Sunday, 29 April 2012

Helping the Ugandans Understand Acne, Freckles, and Age

So of course living in a foreign country on the other side of the world, we're obviously going to find ourselves in situations that wouldn't usually present themselves in America. For instance, many Ugandans have spent very little time with anyone of lighter-colored skin. However, they can be very blunt and if they have questions they will not hesitate to ask. The first time I ran into this problem was with a man named Henry, and the conversation went something like this:

Henry (gesturing to some pimples on my face): "What are those? Are they bug bites?"

Me (after a few moments hesitation): "" (I decided not to elaborate)

Henry: "Bug bites must be terrible, especially coming from another country. You must be having a lot of trouble with them."

Me: "Um....yup."

I have no idea what he got out of this conversation but he seemed satisfied with my answers. 


Another problem is age confusion, and it runs both ways. They haven't the slightest idea how old we are, and we can never tell how old they are. The first Sunday we attended church, Pastor Joshua had us all come up and Dad introduced each of us by giving our name and age. When he got to my little sister, the youngest Broce, he introduced her just the same, "Annaliese, 12 years old." When the audience heard her age, they all raised their eyebrows and laughed. After the service, Henry explained to us that to everyone there my sister looked at least 16, and the crowd couldn't believe she was only 12. 

Annaliese is on the left, I'm on the right

Unlike my sister, I am often confused for someone younger. During our first month in Uganda, we received a special offer at a gym near our apartment and were able to make it a regular part of our morning schedule. During one such morning, I was doing partner exercises with my sister (who, again, is 12, and I am 18). The trainer came over with two weights, one heavier than the other. Now, in the States, if people are going to confuse my age they assume I'm older. So I was surprised when the trainer had to ask who was the older sister, so he knew who needed the heavier weight. Of course, my little sister thought the idea of being older was just great and still likes to remind me now and again.

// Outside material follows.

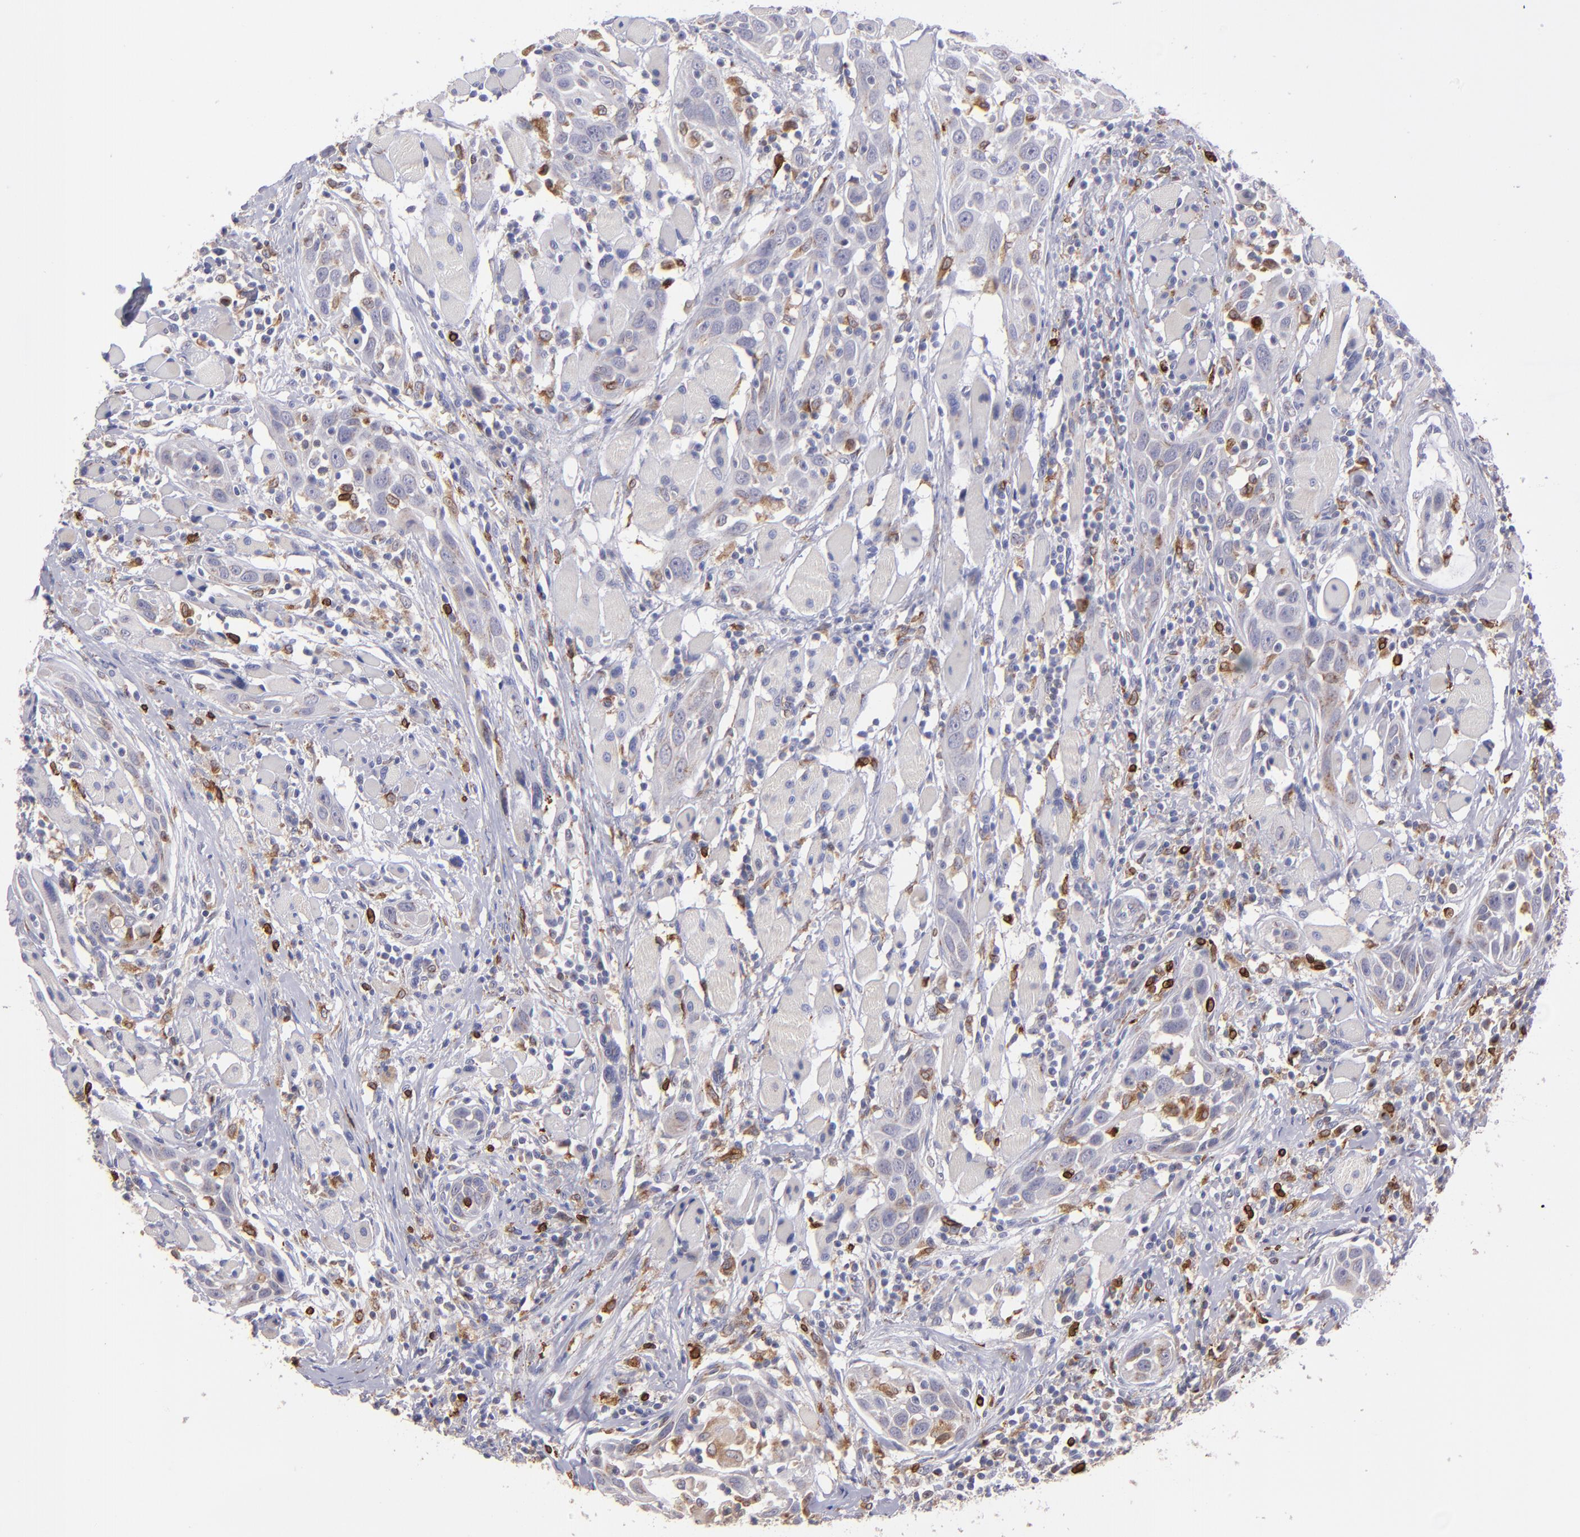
{"staining": {"intensity": "weak", "quantity": "<25%", "location": "cytoplasmic/membranous"}, "tissue": "head and neck cancer", "cell_type": "Tumor cells", "image_type": "cancer", "snomed": [{"axis": "morphology", "description": "Squamous cell carcinoma, NOS"}, {"axis": "topography", "description": "Oral tissue"}, {"axis": "topography", "description": "Head-Neck"}], "caption": "Tumor cells show no significant protein expression in squamous cell carcinoma (head and neck). (DAB immunohistochemistry visualized using brightfield microscopy, high magnification).", "gene": "PTGS1", "patient": {"sex": "female", "age": 50}}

When my mom and I walk together, people are often surprised to discover she's my mom, not my sister. They are always telling her how young she looks (which is something she could never hear too often). They are even more surprised to find out she has five children, and have on more than one occasion insisted that she is lying. 


Looks yummy right?
Because we have only been here a short while, we are still trying to understand the culture. Once my mom and I visited a restaurant we hadn't been to yet. There were lots of other people there, including many foreigners, so the place looked promising. We ordered a single coffee shake to split. When it arrived it looked so delicious and refreshing we couldn't wait to devour it. So we stuck our straws in and took a big sip. We stopped mid-slurp, with the most disgusting drink we have ever tasted trapped in our mouths. We unwilling swallowed it, and stared at it. But, this was Africa, and we didn't fully understand the culture. We didn't know if they would be offended if we asked for a different drink, let alone a refund. And so, we drank it. The whole thing. And then quickly made our way over to the grocery store to find something to get rid of the nasty taste stuck to our tongues. 


The other day while searching for souvenirs (I'm such a tourist), one of the saleswomen bent over and rubbed my calf. "You have such beautiful legs," she said to me, referring to their (extremely) light color, "What kind of cream to you use?" I said I didn't use any, and she again complimented me on my lovely white skin. I thought it was funny, though, that here in Uganda my legs are beautiful while back in the States when people see them they usually shield their eyes and tell me to get a tan.


Today at church, Henry (of course) asked me about the freckles and moles on my arms.

Henry: "What are those?"

Me: "Oh they're just freckles. I get them from the sun."

Henry: "Really?? You get those from the sun? Wow. I did not know what they were. I did not know if they are bad or if they cause pain."

Me: "Oh they're normal. They don't hurt."

Henry: "Oh, ok, ok."

Me: "Yes, they're permanent though, they'll never go away."

Henry: "Never?? Wow!! They will never go away?? Oh, wow!" 

Henry is learning new things everyday. 


  1. awesome, just remember this for life. Things everybody knows in America are not as know around the world! Most people think that everyone knows about Americans but just think about how many people don't know how much they don't know. We have just as much ignorance about the world as they have about us.